* Task brief
Your reply should hold every entry below exactly as written and none of the pictures.

Document images with source code:
Content starts

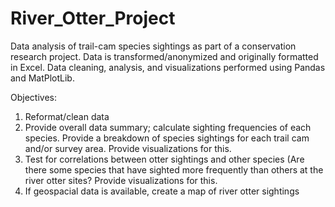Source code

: # River_Otter_Project
Data analysis of trail-cam species sightings as part of a conservation research project. Data is transformed/anonymized and originally formatted in Excel. Data cleaning, analysis, and visualizations performed using Pandas and MatPlotLib.

Objectives:
1) Reformat/clean data
2) Provide overall data summary; calculate sighting frequencies of each species. Provide a breakdown of species sightings for each trail cam and/or survey area. Provide visualizations for this.
3) Test for correlations between otter sightings and other species (Are there some species that have sighted more frequently than others at the river otter sites? Provide visualizations for this.
4) If geospacial data is available, create a map of river otter sightings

Content ends

* Result of the task
Source code

: # River_Otter_Project
Data analysis of trail-cam species sightings as part of a conservation research project. Data is transformed/anonymized and originally formatted in Excel. Data cleaning, analysis, and visualizations performed using Pandas and MatPlotLib.

Objectives:
1) Reformat/clean data
2) Provide overall data summary; calculate sighting frequencies of each species. Provide a breakdown of species sightings for each trail cam and/or survey area. Provide visualizations for this.
3) Test for correlations between otter sightings and other species (Are there some species that have sighted more frequently than others at the river otter sites? Provide visualizations for this.
4) If geospacial data is available, create a map of river otter sightings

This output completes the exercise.